I spend a lot of my time on this blog talking about systems, because unless you understand how your systems work as a set of components, you’re never going to be able to protect and manage them. Today, however, I want to talk about security of data – the data in the systems. Any type of even vaguely useful system will hold, manipulate or use data in some way or another[1], and as I’m interested[2] in security, I think it’s useful to talk about data and data security. I’ve touched on this question in previous articles, but one recent one, What’s a State Actor, and should I care? had a number of people asking me for more detail on some of the points I raised, and as one of them was the classic “C.I.A.” model around data security, I thought I’d start there.
The first point I should make is that the “CIA triad” is sometimes over-used. You really can’t reduce all of information security to confidentiality, integrity and availability – there are a number of other important principles to consider.

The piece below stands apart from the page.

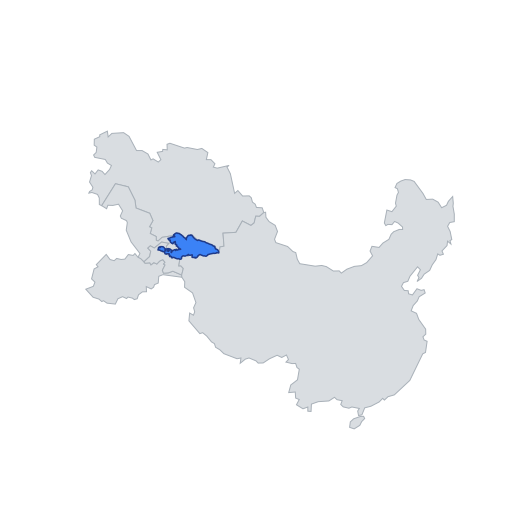 map of Kyrgyzstan with Kazakhstan, Uzbekistan, Afghanistan and 2 others greyed out, rotated 21°
{"feature_id": "KGZ", "entity_name": "Kyrgyzstan", "entity_type": "country or territory", "adm_level": 0, "iso_a3": "KGZ", "parent_name": "Asia", "parent_adm1": "", "projection": "orthographic", "projection_center": [73.132, 41.224], "detail": "fine", "context": "with_neighbors", "style": "filled", "palette": "blue", "viewbox_px": 512, "rotation_deg": 21, "n_neighbors": 5, "source": "natural_earth", "source_scale": "50m", "svg_char_len": 10380}
<svg xmlns="http://www.w3.org/2000/svg" viewBox="0 0 512 512"><g transform="rotate(21 256 256)"><path d="M247.7,212.6L245.1,217.7L241.5,218.9L242.4,225.8L240.3,229.3L230.7,228.2L228.8,241.1L217.0,246.5L222.6,258.3L219.2,260.4L220.0,264.4L216.7,263.6L214.0,261.3L197.8,261.2L196.0,262.0L188.6,259.2L185.7,260.7L184.9,264.8L176.5,262.4L173.1,263.3L171.8,266.3L161.7,272.2L159.2,277.1L157.2,277.0L155.9,273.6L149.2,272.9L148.6,267.1L146.1,266.9L147.1,259.9L141.5,254.2L126.8,254.2L123.0,247.3L112.0,237.2L98.9,238.9L93.9,264.3L91.3,264.1L88.9,258.0L86.0,255.3L80.1,255.5L77.4,257.2L77.5,255.5L79.4,252.9L79.1,250.3L74.1,246.6L73.6,239.9L71.5,237.5L72.0,235.3L76.3,237.1L77.8,232.2L82.0,232.1L85.8,234.1L88.3,227.7L88.6,223.3L84.0,222.5L80.7,219.9L70.1,221.7L68.2,219.9L69.7,216.6L68.4,211.3L65.2,210.5L63.2,204.9L67.4,200.6L66.7,198.9L72.5,192.7L75.3,197.8L77.5,193.2L88.2,188.3L94.6,189.8L106.7,200.4L111.9,198.4L118.6,199.5L123.5,204.0L125.1,202.2L131.1,203.3L132.7,200.2L126.6,194.6L131.3,191.8L130.8,189.9L135.1,188.7L132.9,183.6L135.2,181.6L150.6,180.9L152.8,179.4L163.1,177.6L166.9,175.0L174.0,176.7L175.1,183.8L179.4,182.2L184.6,184.6L184.3,188.3L188.3,187.9L198.4,181.1L197.0,183.3L202.6,188.4L213.6,205.2L215.6,201.4L222.0,204.8L228.1,202.3L230.7,203.3L233.4,207.0L236.7,207.9L239.0,210.5L244.5,208.8L247.7,212.6Z" fill="#d9dde1" stroke="#a8b0b8" stroke-width="1"/><path d="M93.9,264.3L98.9,238.9L112.0,237.2L123.0,247.3L126.8,254.2L141.5,254.2L147.1,259.9L146.1,266.9L148.6,267.1L149.2,272.9L155.9,273.6L157.2,277.0L159.2,277.1L161.7,272.2L171.8,266.3L173.3,267.1L168.8,271.5L172.7,274.2L176.4,272.6L182.7,276.3L175.8,281.3L169.5,280.7L168.8,278.7L170.0,275.5L162.9,276.8L158.2,285.0L153.7,284.4L152.2,287.4L156.0,289.3L156.9,294.6L153.5,301.5L146.3,299.5L146.7,295.2L134.3,287.6L125.6,278.4L123.9,270.9L122.4,269.4L116.7,269.0L115.0,267.3L115.3,261.6L109.1,256.9L104.2,260.1L99.5,261.7L99.6,265.4L93.9,264.3Z" fill="#d9dde1" stroke="#a8b0b8" stroke-width="1"/><path d="M146.3,299.5L149.4,299.8L155.1,302.5L159.3,300.4L161.1,301.9L163.0,298.8L166.3,299.0L167.9,295.2L170.3,292.8L173.3,294.5L172.6,296.6L174.3,297.0L173.7,302.9L175.8,305.2L180.3,303.1L183.8,300.0L193.4,300.4L194.4,302.4L175.8,306.8L172.5,309.8L174.4,316.3L171.5,319.1L171.6,321.8L170.0,324.3L164.5,323.9L166.6,328.6L162.8,330.2L160.2,334.3L160.4,338.5L158.0,340.3L155.8,339.6L151.2,340.2L150.4,342.1L146.0,341.8L142.4,345.4L141.9,351.3L133.8,353.4L129.7,352.4L128.3,353.8L124.8,352.5L118.7,352.9L109.0,348.0L115.0,342.6L115.0,338.1L110.7,336.3L109.5,326.1L112.4,322.7L110.0,321.3L115.6,308.2L121.0,311.6L125.3,311.2L126.8,308.2L131.3,307.6L134.7,305.9L136.3,300.4L141.1,299.5L142.1,297.1L146.3,299.5Z" fill="#d9dde1" stroke="#a8b0b8" stroke-width="1"/><path d="M153.5,301.5L156.9,294.6L156.0,289.3L152.2,287.4L153.7,284.4L158.2,285.0L162.9,276.8L170.0,275.5L168.8,278.7L169.5,280.7L171.7,280.5L169.7,282.7L163.9,281.3L163.2,285.3L169.1,285.0L175.8,287.4L186.0,286.4L187.5,292.9L189.3,292.1L192.6,293.7L193.4,300.4L183.8,300.0L180.3,303.1L175.8,305.2L173.7,302.9L174.3,297.0L172.6,296.6L173.3,294.5L170.3,292.8L167.9,295.2L166.3,299.0L163.0,298.8L161.1,301.9L159.3,300.4L155.1,302.5L153.5,301.5Z" fill="#d9dde1" stroke="#a8b0b8" stroke-width="1"/><path d="M409.6,382.2L404.8,382.4L403.5,377.1L405.5,373.0L410.9,368.4L413.9,367.1L415.7,368.8L414.0,372.7L413.6,376.9L409.6,382.2ZM220.0,264.4L219.2,260.4L222.6,258.3L217.0,246.5L228.8,241.1L230.7,228.2L240.3,229.3L242.4,225.8L241.5,218.9L245.1,217.7L247.7,212.6L249.3,211.7L251.4,216.3L255.9,219.2L262.9,220.5L267.3,225.4L267.3,233.7L269.7,236.4L282.1,235.8L288.8,238.6L291.9,238.6L295.7,244.2L299.6,247.5L314.9,244.3L320.7,241.3L325.5,240.7L333.6,242.3L339.0,240.1L341.8,241.4L345.6,235.7L351.6,230.4L357.9,227.2L361.7,222.5L364.8,214.1L360.7,210.5L360.8,205.4L367.8,203.9L369.8,198.5L374.1,192.8L374.4,187.2L375.9,183.9L380.3,179.8L383.4,178.7L382.4,176.4L376.8,174.3L373.0,174.1L371.7,178.0L367.8,179.2L366.3,181.1L364.0,179.2L361.7,166.2L367.0,165.9L369.1,159.2L367.3,156.7L365.8,148.6L366.2,145.6L363.9,142.5L361.3,142.3L361.6,137.7L364.3,134.2L367.8,131.2L373.0,129.6L376.9,129.7L389.5,137.8L394.7,142.2L400.6,139.6L406.8,140.5L412.0,144.4L415.7,140.4L416.0,136.0L418.3,130.0L421.3,136.1L422.1,139.1L426.1,145.8L428.8,152.9L424.9,155.3L424.2,159.6L428.5,163.6L432.9,170.5L431.6,172.1L433.7,175.0L429.5,173.5L430.6,177.8L427.8,184.6L430.3,187.2L427.5,189.4L424.9,188.9L425.3,194.9L423.7,201.1L423.3,207.2L419.5,212.7L418.5,217.5L415.5,222.1L415.9,217.8L413.8,216.1L414.4,209.9L410.7,208.2L407.0,219.7L406.8,225.2L403.2,228.0L402.7,232.2L406.8,235.0L410.5,233.9L412.0,236.6L416.0,236.3L418.0,228.9L422.5,228.9L425.0,227.2L427.2,229.9L422.9,235.6L422.7,240.2L420.5,245.9L420.5,251.6L426.4,252.0L430.7,256.9L440.6,263.5L442.5,268.1L440.8,271.6L443.1,274.2L446.3,274.3L448.8,285.3L446.7,287.6L444.2,317.0L434.9,336.1L429.7,340.0L427.5,344.5L425.3,343.5L423.3,348.1L417.1,355.1L411.9,358.8L411.8,366.3L408.9,368.2L406.5,364.3L407.1,361.3L399.6,362.6L397.3,364.8L391.5,365.6L388.3,364.2L388.3,360.2L383.1,361.1L379.9,359.8L376.0,365.2L366.3,369.7L360.8,374.4L363.1,381.4L360.0,382.3L358.5,378.4L354.6,381.8L347.1,380.4L347.8,374.5L343.9,374.4L341.4,368.9L335.5,371.8L334.7,363.9L339.1,356.7L337.0,346.2L334.2,345.4L331.5,342.1L328.3,343.5L322.0,344.3L323.4,341.0L319.9,337.5L316.4,341.5L311.3,341.1L305.5,347.0L301.0,353.3L296.4,355.2L293.6,353.9L286.0,353.7L283.0,356.1L279.7,361.8L278.5,356.6L275.1,358.7L261.0,358.7L255.8,356.5L251.0,355.7L248.6,352.7L245.2,352.1L238.7,348.4L233.7,346.7L231.4,348.6L216.6,340.6L214.5,333.0L218.8,333.7L218.8,330.1L216.3,326.7L216.6,321.0L210.0,313.2L200.5,310.8L198.7,305.5L194.4,302.4L193.4,300.4L192.6,293.7L189.3,292.1L187.5,292.9L186.0,286.4L187.6,284.8L186.8,283.1L191.9,279.7L195.5,278.3L201.2,279.0L203.0,274.5L209.8,273.3L211.5,270.4L219.4,266.0L220.0,264.4Z" fill="#d9dde1" stroke="#a8b0b8" stroke-width="1"/><path d="M171.4,280.6L171.6,280.5L172.2,280.4L173.3,280.3L173.7,280.4L174.1,280.6L174.4,280.8L174.8,280.8L175.0,280.8L175.2,281.1L175.4,281.3L175.8,281.0L176.2,280.7L176.5,280.7L176.8,280.5L176.9,280.3L177.1,280.0L177.7,279.3L178.1,279.2L178.3,279.2L178.3,279.3L179.0,279.6L179.1,279.4L179.2,279.1L179.0,278.7L179.1,278.4L180.1,278.7L180.3,278.7L180.7,278.5L181.0,278.1L181.2,277.8L183.0,276.9L183.1,276.7L182.3,276.4L182.0,276.5L181.7,276.5L181.5,276.3L180.6,276.3L180.4,276.2L179.8,275.5L179.4,275.2L179.0,275.1L178.7,275.1L178.2,275.2L178.1,274.9L178.1,274.5L178.0,274.1L177.7,274.0L177.4,274.2L176.9,274.0L176.5,274.0L176.4,273.1L176.2,272.8L176.0,272.4L175.9,272.3L175.6,272.1L175.5,271.7L175.4,271.5L175.2,271.6L175.0,271.8L175.1,272.2L175.1,272.7L174.9,273.0L174.7,273.1L174.1,272.9L174.0,274.3L173.9,274.4L173.4,274.2L173.0,274.3L172.4,274.2L172.0,273.9L171.6,273.9L171.1,273.6L170.7,273.4L170.5,272.4L170.2,272.0L169.1,272.3L168.8,272.0L168.2,271.6L167.7,271.5L167.6,271.3L167.6,271.1L169.1,270.1L169.7,269.3L170.0,269.0L170.5,268.8L170.9,268.7L171.1,268.1L171.5,267.9L172.1,267.7L173.2,267.1L173.2,266.9L172.7,266.5L172.2,266.2L171.9,266.3L171.7,266.5L171.5,266.1L171.5,265.8L171.8,265.3L172.1,265.0L172.2,264.5L172.6,264.1L172.9,263.6L173.4,263.1L174.3,262.8L174.8,262.9L175.2,262.8L175.9,262.5L176.0,262.5L176.3,262.5L178.1,263.0L178.7,263.0L180.1,263.6L180.7,263.7L181.1,263.9L181.3,264.1L181.7,264.4L183.4,264.7L183.9,264.8L184.0,265.1L184.5,265.4L185.0,265.5L184.6,264.2L184.7,263.4L185.3,261.3L185.6,261.0L186.1,260.7L187.0,260.4L187.3,259.9L188.0,260.0L188.3,259.9L188.5,259.9L188.6,259.6L189.4,260.0L190.7,260.9L191.7,261.4L192.9,261.9L194.6,262.3L196.0,262.4L196.7,261.6L197.0,261.6L197.5,261.6L199.0,261.6L200.4,261.6L201.1,261.5L202.7,261.1L202.9,261.1L203.2,261.1L204.2,261.4L204.9,261.5L205.3,261.4L205.6,261.5L206.2,261.4L207.1,261.4L208.2,261.6L209.6,261.5L210.0,261.4L210.8,261.4L211.4,261.6L212.2,261.9L212.7,261.9L213.0,262.0L213.6,261.9L213.9,261.8L214.1,261.9L214.4,262.6L214.9,263.0L215.3,263.4L215.6,263.8L216.0,263.9L216.5,263.9L217.6,263.9L218.2,264.1L219.0,264.8L219.8,265.5L220.0,265.9L220.1,266.4L220.0,266.5L219.9,266.6L218.4,266.9L218.0,267.0L217.7,267.7L216.4,268.4L215.6,268.7L215.3,268.7L214.6,269.2L212.5,270.5L211.5,271.3L211.0,271.6L210.6,271.9L210.6,272.3L210.6,272.6L209.5,274.1L208.6,274.3L207.9,274.3L207.4,274.6L206.7,274.8L205.1,274.7L204.5,274.8L203.5,274.6L203.1,274.8L202.6,275.1L202.1,276.3L201.8,276.5L201.7,276.8L201.7,277.4L201.5,278.0L201.2,278.5L201.0,278.9L200.5,279.3L200.1,279.6L199.8,279.1L199.5,279.2L199.3,279.5L198.8,279.4L198.5,279.5L197.8,280.0L196.7,280.0L196.6,279.9L196.4,278.6L196.2,278.0L196.0,277.8L195.8,277.8L194.4,278.9L193.7,279.1L193.1,279.1L192.3,278.8L192.2,278.9L192.1,279.1L192.0,279.3L192.2,279.9L192.2,280.0L191.8,280.0L191.4,280.1L191.0,280.4L190.0,281.4L189.1,281.7L188.2,281.8L187.9,282.0L187.7,282.1L187.4,282.5L187.1,283.2L187.0,283.6L186.9,283.8L186.9,284.0L187.1,284.4L187.3,285.1L187.3,285.3L187.1,285.7L186.8,286.0L186.3,286.2L185.8,286.3L185.5,286.2L184.9,286.2L184.5,286.3L184.2,286.5L183.6,286.8L183.0,286.9L182.1,286.9L181.7,286.9L180.4,286.7L180.0,286.8L179.6,286.9L178.9,287.0L178.5,287.5L178.3,287.9L178.2,287.9L177.7,287.6L177.4,287.2L177.2,286.9L176.9,286.9L175.9,287.4L175.7,287.4L175.5,287.2L175.5,286.7L175.5,286.4L175.2,286.2L174.5,286.2L174.3,286.0L174.3,285.7L174.4,285.4L174.3,285.2L174.1,285.1L173.7,285.1L173.3,285.3L173.0,285.5L172.6,285.6L172.2,285.7L171.9,285.8L171.6,286.4L170.4,286.5L170.1,286.3L169.8,285.9L169.4,285.3L169.2,285.2L168.9,285.1L168.3,285.1L167.5,285.3L167.3,285.1L167.1,285.0L166.9,285.2L166.7,285.2L165.9,285.2L164.9,285.2L164.3,285.0L164.0,285.0L163.2,285.3L162.8,285.2L162.3,285.3L162.3,284.3L162.0,283.6L162.1,283.1L162.4,282.5L162.5,282.2L162.8,282.3L163.2,282.6L163.4,282.5L163.5,282.3L163.4,282.0L163.4,281.8L163.6,281.6L163.8,281.3L165.0,280.9L166.1,280.7L166.7,280.9L167.7,281.4L168.3,281.7L168.7,281.8L169.0,282.5L169.5,282.4L169.6,282.2L169.7,281.6L170.2,281.3L171.4,280.9L171.5,280.7L171.4,280.6ZM172.7,283.0L172.8,282.9L172.6,282.4L172.9,281.9L172.3,281.9L172.1,281.7L171.8,281.2L171.7,281.2L171.5,281.3L171.4,281.6L171.5,282.0L171.8,282.3L171.7,283.0L172.0,283.1L172.4,283.1L172.7,283.0ZM170.0,283.4L169.8,283.2L169.3,283.1L168.9,283.0L169.0,283.4L169.2,283.7L169.5,283.7L170.0,283.4ZM175.8,282.7L175.9,282.4L175.7,282.4L175.6,282.5L175.3,282.5L175.2,282.7L175.4,282.9L175.7,283.0L175.8,282.7Z" fill="#3b82f6" stroke="#1e3a8a" stroke-width="1.5"/></g></svg>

These three arguably don’t even cover all the issues you’d want to consider around data security – what, for instance, about data correctness and consistency, for example? – but I’ve always found them to be a useful starting point, so as long as we don’t kid ourselves into believing that they’re all we need, they are useful to hold in mind. They are, to use a helpful phrase, “necessary but not sufficient”.
We should also bear in mind that for any particular system, you’re likely to have various types and sets of data, and these types and sets may have different requirements. For instance, a database may store not only key data about, for instance, museum exhibits, but will also store data about who can update the key data, and even metadata about that – this might[3] include information about a set of role-based access controls (RBAC), and the security requirements for this will be different to the security requirements for thee key data. So, when we’re considering the data security requirements of a system, don’t assume that they will be uniform across all data sets.
Confidentiality
Confidentiality is quite an easy one to explain. If you don’t want everybody to be able to see a set of data, then you wish it to be confidential with regards to at least some entities – whether they be people or systems entities, internal or external. There are a number of ways to implement confidentiality, the most obvious being encryption of data, but there are other approaches, of which the easiest is just denying access to data through physical, geographical or other authorisation controls.
When you might care that data is confidentiality-protected: health records, legal documents, credit card details, financial information, firewall rules, system administrator rights, passwords.
When you might not care that data is confidentiality-protected: sports records, examination results, open source code, museum exhibit information, published company financial results.
Integrity
Integrity, when used as a term in this context, is slightly different to its standard usage. The property we’re looking for is not the same integrity that we expect[4] from our politicians, but is that data has not been changed from what it should be. Data is often useless unless it can be changed – we want to update information about our museum exhibits from time to time, for instance – but who can change it, and when, are the sort of things we want to control. Equally important may be the type of changes that can be made to it: if I have a careful classification scheme for my Tudor music manuscripts, I don’t want somebody putting in binary data which means nothing to me or our visitors.
I struggled to think of any examples when you wouldn’t want to protect the integrity of your data from at least some entities, as if data can be changed willy-nilly[5], it seems be worthless. It did occur to me, however, that as long as you have integrity-protected records of what has been changed, you’re probably OK. That’s the model for some open source projects or collaborative writing endeavours, for example.
[Discursion – Open source projects don’t generally allow you to scribble directly onto the main “approved” store – whose integrity is actually very important. That’s why software projects – proprietary or open source – have for decades used source control systems or versioning systems. One of the success criteria for scaling an open source project is a consensus on integrity management.]
Availability
Availability is the easiest of the triad to ignore when you’re designing a system. When you create data, it’s generally useless unless the entities that need it can get to it when they need it. That doesn’t mean that all systems need to have 100% up-time, or even that particular data sets need to be available for 100% of the up-time of the system, but when you’re designing a system, you need to decide what’s going to be appropriate, and how to manage with degradation. Why degradation? Because one of the easiest ways to affect the availability of data is to slow down access to it – as described in another recent post What’s your availability? DoS attacks and more. If I’m using a mobile app to view information about museum exhibits in real-time, and it takes five minutes for me to access the description, then things aren’t any good. On the other hand, if there’s some degradation of the service, and I can only access the first paragraph of the description, with an apology for the inconvenience and a link to other information, that might be acceptable. From a different point of view, if I notice that somebody is attacking my museum system, but I can’t get into it with administrative access to lock it down or remove their access, that’s definitely bad.
As with integrity protection, it’s difficult to think of examples when availability protection isn’t important, but availability isn’t necessarily a binary condition: it may vary from time to time.
Conclusion
Although they’re not perfect descriptions of all the properties you need to consider when designing in data security, confidentiality, integrity and availability should at least cause you to start thinking about what your data is for, how it should be accessed, how it should be changed, and by whom.
1 – I just know that somebody’s going to come up with a counter-example.
2 – And therefore assume that you, the reader, are interested.
3 – as a nested example, which is quite nice, as we’re talking about metadata.
4 – And far too rarely get, it seems.
5 – Not a rude phrase, even if it sounds like it should be. Look it up if you don’t believe me.